Interview croisée de 2 frères Miciens

intinéraire de 2 frères Miciens...

Publié par delfine le 05-01-2009 12:30 (3490 lectures)

Interview croisée de 2 frères Miciens

 

John et Cumulus, est ce que vous connaissiez les MICI avant que Cumulus ne soit diagnostiqué ?

John
: Non, je n’en avais jamais entendu parler auparavant.
Nous avions juste un grand frère qui avait eu un début d’ulcère à l’estomac, mais rien de vraiment méchant.
Je ne pensais même pas qu’un organe comme les intestins pouvait être malade.
Ce n’était pas un organe « noble » pour moi.
Je ne m’en suis jamais vraiment intéressé avant d’être malade.

Cumulus : Non, je n’ai jamais été malade avant.
Je ne savais même pas ce qu’était une maladie chronique, pour preuve, le gastro-entérologue m’a dit de m’arrêter 1 mois pour commencer, et moi, je lui ai répondu, non, sûrement pas, pas plus d’une semaine….

John, qu’as tu ressenti à l’annonce du Crohn de ton frère ?

Je me suis dit, ça te pendait au nez, tu es tellement speed et tu donnes tellement au travail que ton stress a fini par te le faire payer.
Et puis ton environnement, de travail et d’habitat, ton rythme de vie n’était pas évident à gérer.
Je me suis dit que tu avais beaucoup trop donné !

As-tu pensé que tu pourrais être concerné par la suite ?

Non, jamais !
Je pensais être plus zen, avec plus de recul sur mon travail, que ce qui t’arrivait, ne pouvait pas m’atteindre.
Je ne me rendais même pas compte de ce que tu endurais…

Cumulus, t’es tu senti soutenu et compris dans le même temps ?

Soutenu oui…
Compris.. ( soupir), c’est difficile de se faire comprendre par des gens n’ayants pas eu les mêmes souffrances et angoisses.

Se retrouver dans un fauteuil roulant parce qu’on n’a plus la force de marcher, voir les médecins muets devant les questions qu’on leur pose.

En arriver à ne plus vouloir voir la famille, car le miroir de leur regard te fait souffrir encore plus.
Au cours de leurs visites, tu as envie de pleurer et ne pas vouloir le montrer.

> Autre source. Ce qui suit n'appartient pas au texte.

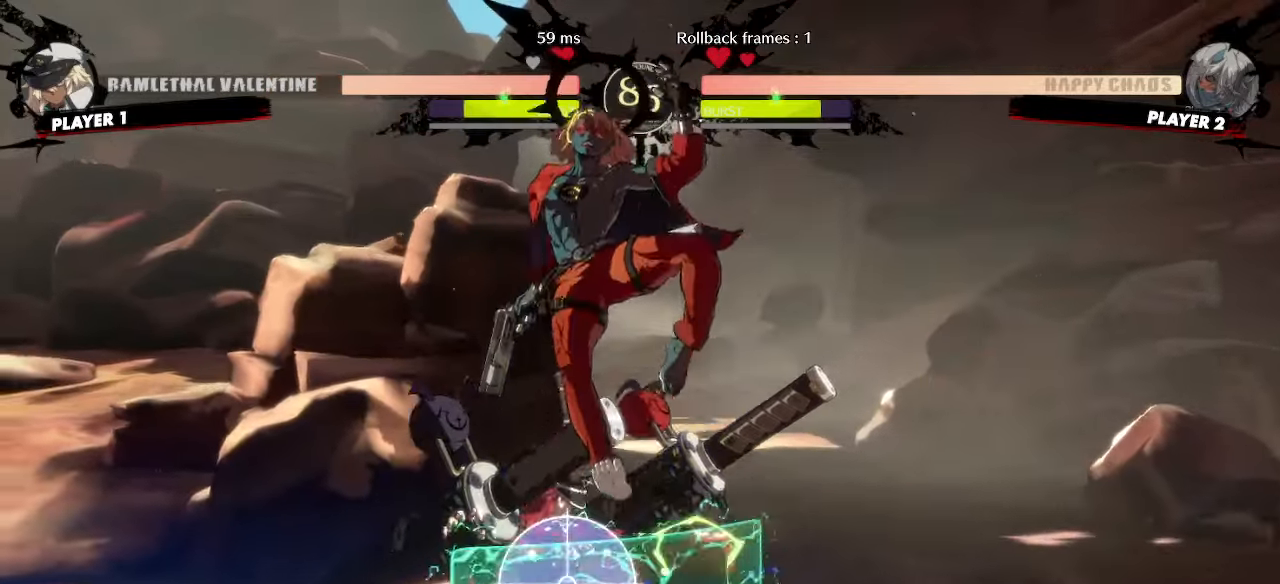
{"dt_ms": 500, "buttons": [], "events": [[67, "HS", "down"], [183, "HS", "up"], [250, "DPAD_RIGHT", "down"], [400, "DPAD_RIGHT", "up"]]}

Et pleurer en les regardant partir, par la fenêtre de l’hôpital.

Ce qui m’a tenu, par une nuit où une infirmière ne comptait pas le nombre de fois pour me changer, car je ne pouvais pas me changer tout seul avec mes perfusions et une fièvre à plus de 40°C.
Et cette même infirmière, à prendre sur son temps de repos, pour moi, pour m’expliquer en me tenant la main, qu’ils étaient là pour me soulager et pour m’aider à reprendre espoir et vie…

Cumulus, tu connaissais la maladie quand ton frère a été diagnostiqué à son tour, qu’as tu éprouvé quand il t’a annoncé la RCH ?

De la peine, c’est quelque chose qu’on ne souhaite à personne. Ca ré-ouvre des blessures qui sont parfois plus dures à voir chez les proches que sur soi même.

Que de toute façon, si la maladie est là, il faudra faire avec.
Après, ce que j’ai vu, c’est de ne pas voir les médecins comme des dieux, mais comme des alliés et que la discussion soit ouverte sur les différentes options possibles.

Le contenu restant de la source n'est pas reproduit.